• Description of the task: Once you reach the line containing "University OneCard", write out that line and every remaining line of the records exactly.
[Opening Source material section]
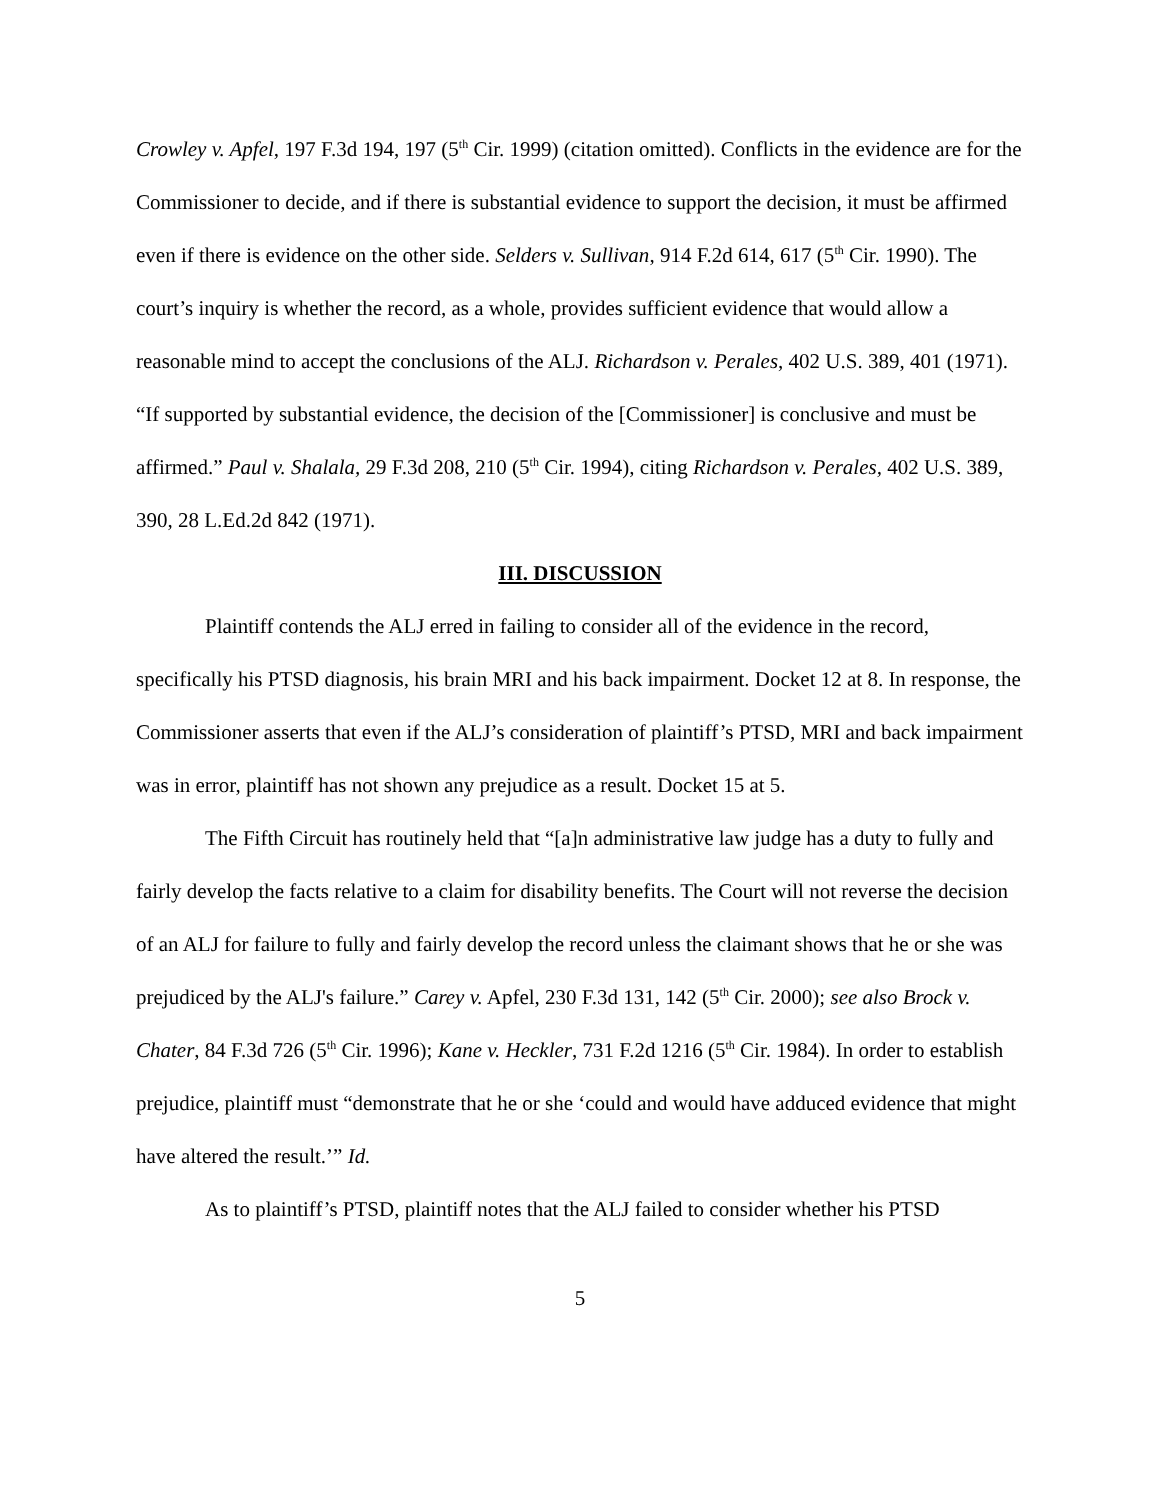Crowley v. Apfel, 197 F.3d 194, 197 (5<sup>th</sup> Cir. 1999) (citation omitted). Conflicts in the evidence are for the Commissioner to decide, and if there is substantial evidence to support the decision, it must be affirmed even if there is evidence on the other side. Selders v. Sullivan, 914 F.2d 614, 617 (5<sup>th</sup> Cir. 1990). The court’s inquiry is whether the record, as a whole, provides sufficient evidence that would allow a reasonable mind to accept the conclusions of the ALJ. Richardson v. Perales, 402 U.S. 389, 401 (1971). “If supported by substantial evidence, the decision of the [Commissioner] is conclusive and must be affirmed.” Paul v. Shalala, 29 F.3d 208, 210 (5<sup>th</sup> Cir. 1994), citing Richardson v. Perales, 402 U.S. 389, 390, 28 L.Ed.2d 842 (1971).
III. DISCUSSION
Plaintiff contends the ALJ erred in failing to consider all of the evidence in the record, specifically his PTSD diagnosis, his brain MRI and his back impairment. Docket 12 at 8. In response, the Commissioner asserts that even if the ALJ’s consideration of plaintiff’s PTSD, MRI and back impairment was in error, plaintiff has not shown any prejudice as a result. Docket 15 at 5.
The Fifth Circuit has routinely held that “[a]n administrative law judge has a duty to fully and fairly develop the facts relative to a claim for disability benefits. The Court will not reverse the decision of an ALJ for failure to fully and fairly develop the record unless the claimant shows that he or she was prejudiced by the ALJ's failure.” Carey v. Apfel, 230 F.3d 131, 142 (5<sup>th</sup> Cir. 2000); see also Brock v. Chater, 84 F.3d 726 (5<sup>th</sup> Cir. 1996); Kane v. Heckler, 731 F.2d 1216 (5<sup>th</sup> Cir. 1984). In order to establish prejudice, plaintiff must “demonstrate that he or she ‘could and would have adduced evidence that might have altered the result.’” Id.
As to plaintiff’s PTSD, plaintiff notes that the ALJ failed to consider whether his PTSD
5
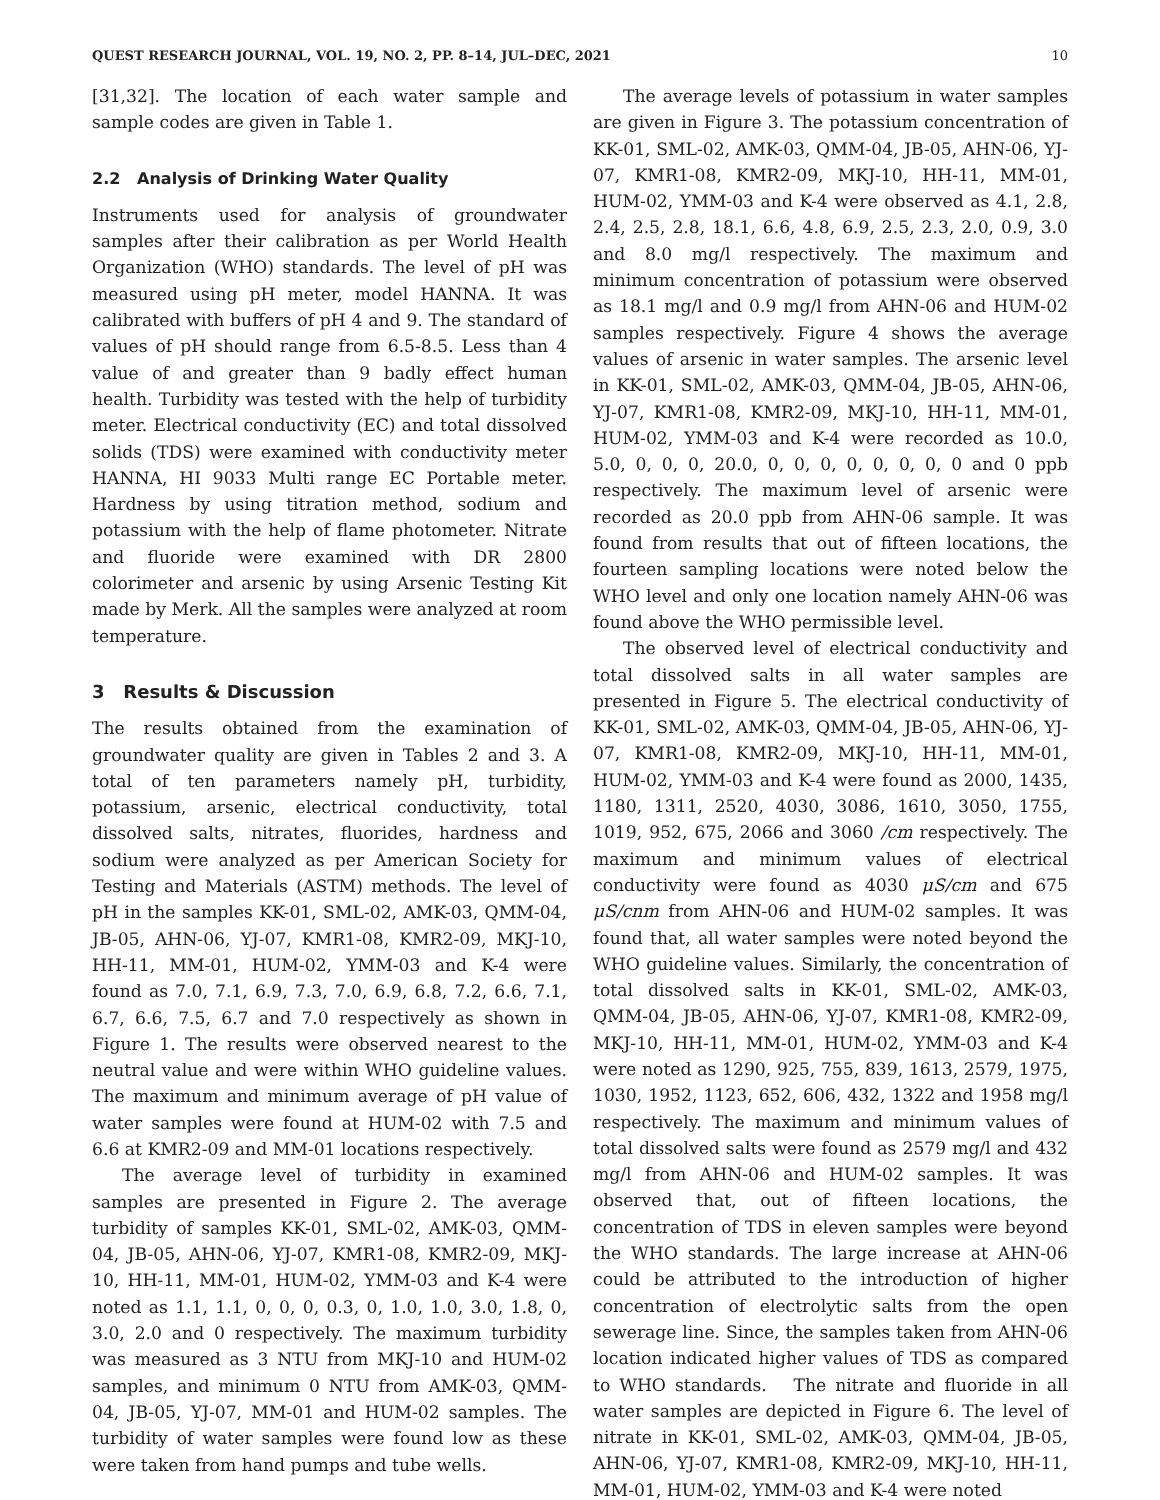QUEST RESEARCH JOURNAL, VOL. 19, NO. 2, PP. 8–14, JUL–DEC, 2021 10
[31,32]. The location of each water sample and sample codes are given in Table 1.
2.2 Analysis of Drinking Water Quality
Instruments used for analysis of groundwater samples after their calibration as per World Health Organization (WHO) standards. The level of pH was measured using pH meter, model HANNA. It was calibrated with buffers of pH 4 and 9. The standard of values of pH should range from 6.5-8.5. Less than 4 value of and greater than 9 badly effect human health. Turbidity was tested with the help of turbidity meter. Electrical conductivity (EC) and total dissolved solids (TDS) were examined with conductivity meter HANNA, HI 9033 Multi range EC Portable meter. Hardness by using titration method, sodium and potassium with the help of flame photometer. Nitrate and fluoride were examined with DR 2800 colorimeter and arsenic by using Arsenic Testing Kit made by Merk. All the samples were analyzed at room temperature.
3 Results & Discussion
The results obtained from the examination of groundwater quality are given in Tables 2 and 3. A total of ten parameters namely pH, turbidity, potassium, arsenic, electrical conductivity, total dissolved salts, nitrates, fluorides, hardness and sodium were analyzed as per American Society for Testing and Materials (ASTM) methods. The level of pH in the samples KK-01, SML-02, AMK-03, QMM-04, JB-05, AHN-06, YJ-07, KMR1-08, KMR2-09, MKJ-10, HH-11, MM-01, HUM-02, YMM-03 and K-4 were found as 7.0, 7.1, 6.9, 7.3, 7.0, 6.9, 6.8, 7.2, 6.6, 7.1, 6.7, 6.6, 7.5, 6.7 and 7.0 respectively as shown in Figure 1. The results were observed nearest to the neutral value and were within WHO guideline values. The maximum and minimum average of pH value of water samples were found at HUM-02 with 7.5 and 6.6 at KMR2-09 and MM-01 locations respectively.
The average level of turbidity in examined samples are presented in Figure 2. The average turbidity of samples KK-01, SML-02, AMK-03, QMM-04, JB-05, AHN-06, YJ-07, KMR1-08, KMR2-09, MKJ-10, HH-11, MM-01, HUM-02, YMM-03 and K-4 were noted as 1.1, 1.1, 0, 0, 0, 0.3, 0, 1.0, 1.0, 3.0, 1.8, 0, 3.0, 2.0 and 0 respectively. The maximum turbidity was measured as 3 NTU from MKJ-10 and HUM-02 samples, and minimum 0 NTU from AMK-03, QMM-04, JB-05, YJ-07, MM-01 and HUM-02 samples. The turbidity of water samples were found low as these were taken from hand pumps and tube wells.
The average levels of potassium in water samples are given in Figure 3. The potassium concentration of KK-01, SML-02, AMK-03, QMM-04, JB-05, AHN-06, YJ-07, KMR1-08, KMR2-09, MKJ-10, HH-11, MM-01, HUM-02, YMM-03 and K-4 were observed as 4.1, 2.8, 2.4, 2.5, 2.8, 18.1, 6.6, 4.8, 6.9, 2.5, 2.3, 2.0, 0.9, 3.0 and 8.0 mg/l respectively. The maximum and minimum concentration of potassium were observed as 18.1 mg/l and 0.9 mg/l from AHN-06 and HUM-02 samples respectively. Figure 4 shows the average values of arsenic in water samples. The arsenic level in KK-01, SML-02, AMK-03, QMM-04, JB-05, AHN-06, YJ-07, KMR1-08, KMR2-09, MKJ-10, HH-11, MM-01, HUM-02, YMM-03 and K-4 were recorded as 10.0, 5.0, 0, 0, 0, 20.0, 0, 0, 0, 0, 0, 0, 0, 0 and 0 ppb respectively. The maximum level of arsenic were recorded as 20.0 ppb from AHN-06 sample. It was found from results that out of fifteen locations, the fourteen sampling locations were noted below the WHO level and only one location namely AHN-06 was found above the WHO permissible level.
The observed level of electrical conductivity and total dissolved salts in all water samples are presented in Figure 5. The electrical conductivity of KK-01, SML-02, AMK-03, QMM-04, JB-05, AHN-06, YJ-07, KMR1-08, KMR2-09, MKJ-10, HH-11, MM-01, HUM-02, YMM-03 and K-4 were found as 2000, 1435, 1180, 1311, 2520, 4030, 3086, 1610, 3050, 1755, 1019, 952, 675, 2066 and 3060 /cm respectively. The maximum and minimum values of electrical conductivity were found as 4030 μS/cm and 675 μS/cnm from AHN-06 and HUM-02 samples. It was found that, all water samples were noted beyond the WHO guideline values. Similarly, the concentration of total dissolved salts in KK-01, SML-02, AMK-03, QMM-04, JB-05, AHN-06, YJ-07, KMR1-08, KMR2-09, MKJ-10, HH-11, MM-01, HUM-02, YMM-03 and K-4 were noted as 1290, 925, 755, 839, 1613, 2579, 1975, 1030, 1952, 1123, 652, 606, 432, 1322 and 1958 mg/l respectively. The maximum and minimum values of total dissolved salts were found as 2579 mg/l and 432 mg/l from AHN-06 and HUM-02 samples. It was observed that, out of fifteen locations, the concentration of TDS in eleven samples were beyond the WHO standards. The large increase at AHN-06 could be attributed to the introduction of higher concentration of electrolytic salts from the open sewerage line. Since, the samples taken from AHN-06 location indicated higher values of TDS as compared to WHO standards. The nitrate and fluoride in all water samples are depicted in Figure 6. The level of nitrate in KK-01, SML-02, AMK-03, QMM-04, JB-05, AHN-06, YJ-07, KMR1-08, KMR2-09, MKJ-10, HH-11, MM-01, HUM-02, YMM-03 and K-4 were noted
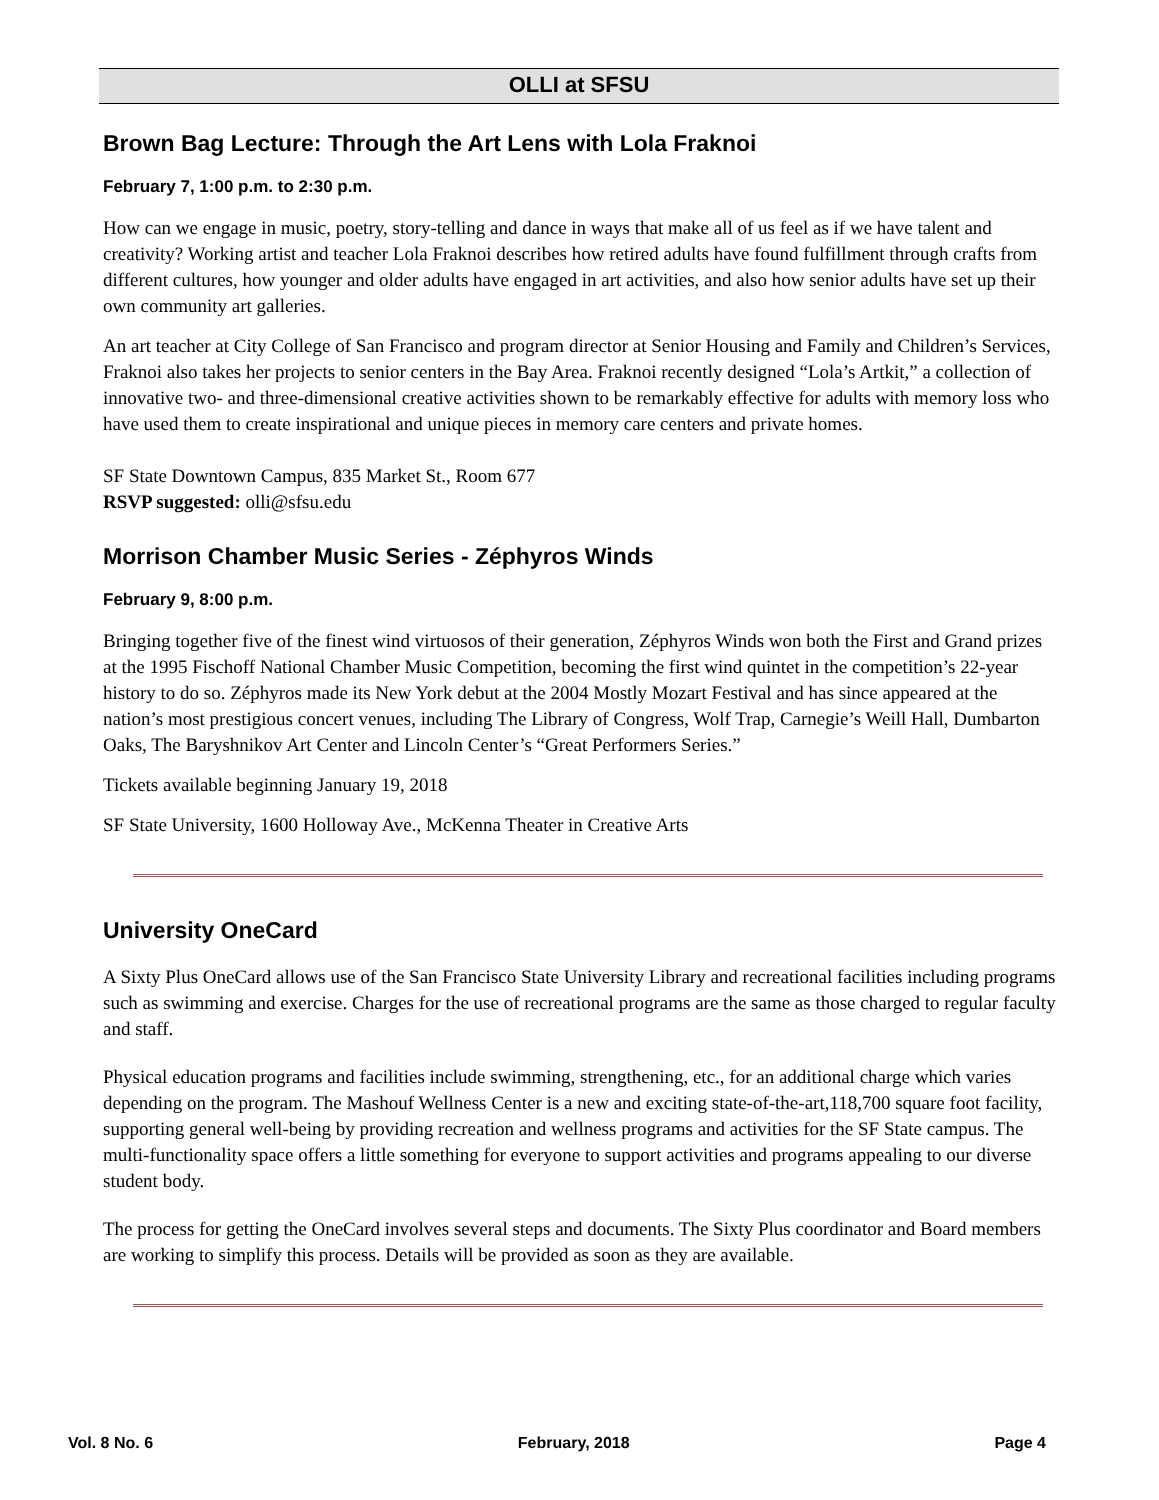OLLI at SFSU
Brown Bag Lecture: Through the Art Lens with Lola Fraknoi
February 7, 1:00 p.m. to 2:30 p.m.
How can we engage in music, poetry, story-telling and dance in ways that make all of us feel as if we have talent and creativity? Working artist and teacher Lola Fraknoi describes how retired adults have found fulfillment through crafts from different cultures, how younger and older adults have engaged in art activities, and also how senior adults have set up their own community art galleries.
An art teacher at City College of San Francisco and program director at Senior Housing and Family and Children’s Services, Fraknoi also takes her projects to senior centers in the Bay Area. Fraknoi recently designed “Lola’s Artkit,” a collection of innovative two- and three-dimensional creative activities shown to be remarkably effective for adults with memory loss who have used them to create inspirational and unique pieces in memory care centers and private homes.
SF State Downtown Campus, 835 Market St., Room 677
RSVP suggested: olli@sfsu.edu
Morrison Chamber Music Series - Zéphyros Winds
February 9, 8:00 p.m.
Bringing together five of the finest wind virtuosos of their generation, Zéphyros Winds won both the First and Grand prizes at the 1995 Fischoff National Chamber Music Competition, becoming the first wind quintet in the competition’s 22-year history to do so. Zéphyros made its New York debut at the 2004 Mostly Mozart Festival and has since appeared at the nation’s most prestigious concert venues, including The Library of Congress, Wolf Trap, Carnegie’s Weill Hall, Dumbarton Oaks, The Baryshnikov Art Center and Lincoln Center’s “Great Performers Series.”
Tickets available beginning January 19, 2018
SF State University, 1600 Holloway Ave., McKenna Theater in Creative Arts
University OneCard
A Sixty Plus OneCard allows use of the San Francisco State University Library and recreational facilities including programs such as swimming and exercise. Charges for the use of recreational programs are the same as those charged to regular faculty and staff.
Physical education programs and facilities include swimming, strengthening, etc., for an additional charge which varies depending on the program. The Mashouf Wellness Center is a new and exciting state-of-the-art,118,700 square foot facility, supporting general well-being by providing recreation and wellness programs and activities for the SF State campus. The multi-functionality space offers a little something for everyone to support activities and programs appealing to our diverse student body.
The process for getting the OneCard involves several steps and documents. The Sixty Plus coordinator and Board members are working to simplify this process. Details will be provided as soon as they are available.
Vol. 8 No. 6 February, 2018 Page 4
[Closing Source material section]
• Result:
University OneCard
A Sixty Plus OneCard allows use of the San Francisco State University Library and recreational facilities including programs such as swimming and exercise. Charges for the use of recreational programs are the same as those charged to regular faculty and staff.
Physical education programs and facilities include swimming, strengthening, etc., for an additional charge which varies depending on the program. The Mashouf Wellness Center is a new and exciting state-of-the-art,118,700 square foot facility, supporting general well-being by providing recreation and wellness programs and activities for the SF State campus. The multi-functionality space offers a little something for everyone to support activities and programs appealing to our diverse student body.
The process for getting the OneCard involves several steps and documents. The Sixty Plus coordinator and Board members are working to simplify this process. Details will be provided as soon as they are available.
Vol. 8 No. 6 February, 2018 Page 4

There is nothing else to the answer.